TiKV implements the multi-raft-group replica mechanism based on the design of Google Spanner. A Region is a basic unit of the key-value data movement and refers to a data range in a Store. Each Region is replicated to multiple nodes. These multiple replicas form a Raft group. A replica of a Region is called a Peer. Typically there are 3 peers in a Region. One of them is the leader, which provides the read and write services. The PD component balances all the Regions automatically to guarantee that the read and write throughput is balanced among all the nodes in the TiKV cluster. With PD and carefully designed Raft groups, TiKV excels in horizontal scalability and can easily scale to store more than 100 TBs of data.
Region and RocksDB
There is a RocksDB database within each Store and it stores data into the local disk. All the Region data are stored in the same RocksDB instance in each Store. All the logs used for the Raft consensus algorithm is stored in another RocksDB instance in each Store.
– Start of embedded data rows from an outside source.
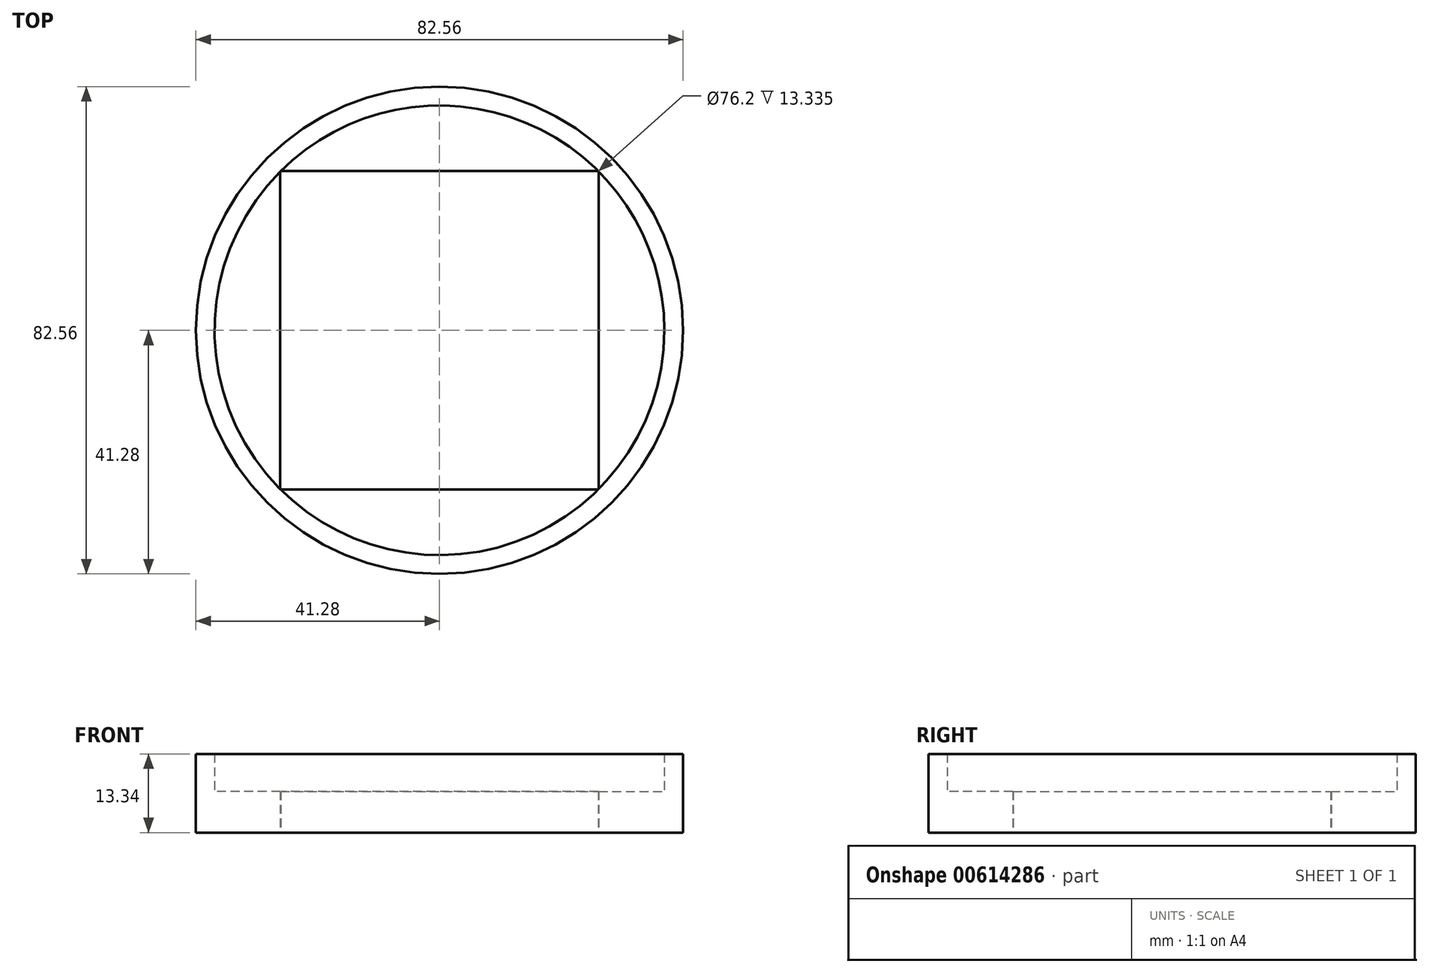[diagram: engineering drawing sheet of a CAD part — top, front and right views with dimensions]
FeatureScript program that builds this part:
annotation { "Feature Type Name" : "Feature", "Feature Type Description" : "" }
export const myFeature = defineFeature(function(context is Context, id is Id, definition is map)
    precondition{}
    {
        {
            var Q0;
            Q0=qCreatedBy(makeId("Top.planeOp"),FACE);
            var sketch = newSketch(context, id + "F0", { "sketchPlane" : qUnion([Q0])});
            skCircle(sketch, "E0", {"center": v(0, 0) * mm, "radius": 38.1 * mm});
            skCircle(sketch, "E1", {"center": v(0, 0) * mm, "radius": 41.28 * mm});
            skSolve(sketch);
        }
        {
            var Q0;
            Q0=makeQuery(id+"F0.imprint","IMPRINT",FACE,{"disambiguationData":[TD([[makeQuery(id+"F0.imprint","IMPRINT",EDGE,{"derivedFrom":sQuery(id+"F0.wireOp",EDGE,"E0")}),1.0]])]});
            var sketch = newSketch(context, id + "F1", { "sketchPlane" : qUnion([Q0])});
            skLineSegment(sketch, "E2.bottom", {"start": v(28.58, 28.58) * mm, "end": v(-28.57, 28.58) * mm});
            skLineSegment(sketch, "E2.top", {"start": v(28.58, -28.58) * mm, "end": v(-28.58, -28.58) * mm});
            skLineSegment(sketch, "E2.left", {"start": v(28.58, 28.58) * mm, "end": v(28.58, -28.58) * mm});
            skLineSegment(sketch, "E2.right", {"start": v(-28.57, 28.58) * mm, "end": v(-28.58, -28.58) * mm});
            skPoint(sketch, "E2.middle", {"position": v(0, 0) * mm});
            skLineSegment(sketch, "E3.bottom", {"start": v(26.99, -26.99) * mm, "end": v(-26.99, -26.99) * mm});
            skLineSegment(sketch, "E3.top", {"start": v(26.99, 26.99) * mm, "end": v(-26.99, 26.99) * mm});
            skLineSegment(sketch, "E3.left", {"start": v(26.99, -26.99) * mm, "end": v(26.99, 26.99) * mm});
            skLineSegment(sketch, "E3.right", {"start": v(-26.99, -26.99) * mm, "end": v(-26.99, 26.99) * mm});
            skSolve(sketch);
        }
        {
            var Q0;
            Q0=makeQuery(id+"F0.imprint","IMPRINT",FACE,{"disambiguationData":[TD([[makeQuery(id+"F0.imprint","IMPRINT",EDGE,{"derivedFrom":sQuery(id+"F0.wireOp",EDGE,"E0")}),-1.0]])]});
            extrude(context, id + "F2", {"entities" : qUnion([Q0]), "depth" : 13.33 * mm, "offsetDistance" : 25.4 * mm});
        }
        {
            var Q0;
            {var subQ0=sQuery(id+"F1.wireOp",EDGE,"E2.right");var subQ1=makeQuery(id+"F0.imprint","IMPRINT",EDGE,{"derivedFrom":sQuery(id+"F0.wireOp",EDGE,"E0")});var subQ2=makeQuery(id+"F1.imprint","INTERSECT",VERTEX,{"disambiguationData":[OD(0.0)],"derivedFrom":[subQ1,subQ0]});Q0=makeQuery(id+"F1.imprint","IMPRINT",FACE,{"disambiguationData":[TD([[makeQuery(id+"F1.imprint","IMPRINT",EDGE,{"disambiguationData":[TD([[subQ2,-1.0]])],"derivedFrom":subQ0}),1.0]])]});}
            var Q1;
            {var subQ0=sQuery(id+"F1.wireOp",EDGE,"E2.bottom");var subQ1=makeQuery(id+"F0.imprint","IMPRINT",EDGE,{"derivedFrom":sQuery(id+"F0.wireOp",EDGE,"E0")});var subQ2=makeQuery(id+"F1.imprint","INTERSECT",VERTEX,{"disambiguationData":[OD(0.0)],"derivedFrom":[subQ1,subQ0]});Q1=makeQuery(id+"F1.imprint","IMPRINT",FACE,{"disambiguationData":[TD([[makeQuery(id+"F1.imprint","IMPRINT",EDGE,{"disambiguationData":[TD([[subQ2,-1.0]])],"derivedFrom":subQ0}),1.0]])]});}
            var Q2;
            {var subQ0=sQuery(id+"F1.wireOp",EDGE,"E2.left");var subQ1=makeQuery(id+"F0.imprint","IMPRINT",EDGE,{"derivedFrom":sQuery(id+"F0.wireOp",EDGE,"E0")});var subQ2=makeQuery(id+"F1.imprint","INTERSECT",VERTEX,{"disambiguationData":[OD(0.0)],"derivedFrom":[subQ1,subQ0]});Q2=makeQuery(id+"F1.imprint","IMPRINT",FACE,{"disambiguationData":[TD([[makeQuery(id+"F1.imprint","IMPRINT",EDGE,{"disambiguationData":[TD([[subQ2,-1.0]])],"derivedFrom":subQ0}),-1.0]])]});}
            var Q3;
            {var subQ0=sQuery(id+"F1.wireOp",EDGE,"E2.top");var subQ1=makeQuery(id+"F0.imprint","IMPRINT",EDGE,{"derivedFrom":sQuery(id+"F0.wireOp",EDGE,"E0")});var subQ2=makeQuery(id+"F1.imprint","INTERSECT",VERTEX,{"disambiguationData":[OD(0.0)],"derivedFrom":[subQ1,subQ0]});Q3=makeQuery(id+"F1.imprint","IMPRINT",FACE,{"disambiguationData":[TD([[makeQuery(id+"F1.imprint","IMPRINT",EDGE,{"disambiguationData":[TD([[subQ2,-1.0]])],"derivedFrom":subQ0}),-1.0]])]});}
            var Q4;
            {var subQ0=sQuery(id+"F1.wireOp",EDGE,"E2.bottom");var subQ1=makeQuery(id+"F0.imprint","IMPRINT",EDGE,{"derivedFrom":sQuery(id+"F0.wireOp",EDGE,"E0")});var subQ2=makeQuery(id+"F1.imprint","INTERSECT",VERTEX,{"disambiguationData":[OD(0.0)],"derivedFrom":[subQ1,subQ0]});Q4=makeQuery(id+"F1.imprint","IMPRINT",FACE,{"disambiguationData":[TD([[makeQuery(id+"F1.imprint","IMPRINT",EDGE,{"disambiguationData":[TD([[subQ2,-1.0]])],"derivedFrom":subQ0}),-1.0]])]});}
            var Q5;
            {var subQ0=sQuery(id+"F1.wireOp",EDGE,"E2.right");var subQ1=makeQuery(id+"F0.imprint","IMPRINT",EDGE,{"derivedFrom":sQuery(id+"F0.wireOp",EDGE,"E0")});var subQ2=makeQuery(id+"F1.imprint","INTERSECT",VERTEX,{"disambiguationData":[OD(0.0)],"derivedFrom":[subQ1,subQ0]});Q5=makeQuery(id+"F1.imprint","IMPRINT",FACE,{"disambiguationData":[TD([[makeQuery(id+"F1.imprint","IMPRINT",EDGE,{"disambiguationData":[TD([[subQ2,-1.0]])],"derivedFrom":subQ0}),-1.0]])]});}
            var Q6;
            {var subQ0=sQuery(id+"F1.wireOp",EDGE,"E2.top");var subQ1=makeQuery(id+"F0.imprint","IMPRINT",EDGE,{"derivedFrom":sQuery(id+"F0.wireOp",EDGE,"E0")});var subQ2=makeQuery(id+"F1.imprint","INTERSECT",VERTEX,{"disambiguationData":[OD(0.0)],"derivedFrom":[subQ1,subQ0]});Q6=makeQuery(id+"F1.imprint","IMPRINT",FACE,{"disambiguationData":[TD([[makeQuery(id+"F1.imprint","IMPRINT",EDGE,{"disambiguationData":[TD([[subQ2,-1.0]])],"derivedFrom":subQ0}),1.0]])]});}
            var Q7;
            {var subQ0=sQuery(id+"F1.wireOp",EDGE,"E2.left");var subQ1=makeQuery(id+"F0.imprint","IMPRINT",EDGE,{"derivedFrom":sQuery(id+"F0.wireOp",EDGE,"E0")});var subQ2=makeQuery(id+"F1.imprint","INTERSECT",VERTEX,{"disambiguationData":[OD(0.0)],"derivedFrom":[subQ1,subQ0]});Q7=makeQuery(id+"F1.imprint","IMPRINT",FACE,{"disambiguationData":[TD([[makeQuery(id+"F1.imprint","IMPRINT",EDGE,{"disambiguationData":[TD([[subQ2,-1.0]])],"derivedFrom":subQ0}),1.0]])]});}
            extrude(context, id + "F3", {"entities" : qUnion([Q0, Q1, Q2, Q3, Q4, Q5, Q6, Q7]), "operationType" : NewBodyOperationType.ADD, "depth" : 7 * mm, "offsetDistance" : 25.4 * mm});
        }
    });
This is because the performance of sequential I/O is better than random I/O. With different RocksDB instances storing raft logs and Region data, TiKV combines all the data write operations of raft logs and TiKV Regions into one I/O operation to improve the performance.
Region and Raft Consensus Algorithm
Data consistency between replicas of a Region is guaranteed by the Raft Consensus Algorithm. Only the leader of the Region can provide the writing service, and only when the data is written to the majority of replicas of a Region, the write operation succeeds.
TiKV tries to keep an appropriate size for each Region in the cluster. The Region size is currently 96 MiB by default. This mechanism helps the PD component to balance Regions among nodes in a TiKV cluster. When the size of a Region exceeds a threshold (144 MiB by default), TiKV splits it into two or more Regions. When the size of a Region is smaller than the threshold (20 MiB by default), TiKV merges the two smaller adjacent Regions into one Region.
When PD moves a replica from one TiKV node to another, it firstly adds a Learner replica on the target node, after the data in the Learner replica is nearly the same as that in the Leader replica, PD changes it to a Follower replica and removes the Follower replica on the source node.
Moving Leader replica from one node to another has a similar mechanism. The difference is that after the Learner replica becomes the Follower replica, there is a "Leader Transfer" operation in which the Follower replica actively proposes an election to elect itself as the Leader. Finally, the new Leader removes the old Leader replica in the source node.
TiKV supports distributed transactions. Users (or TiDB) can write multiple key-value pairs without worrying about whether they belong to the same Region. TiKV uses two-phase commit to achieve ACID constraints. See TiDB Optimistic Transaction Model for details.
TiDB pushes some data computation logic to TiKV Coprocessor. TiKV Coprocessor processes the computation for each Region. Each request sent to TiKV Coprocessor only involves the data of one Region.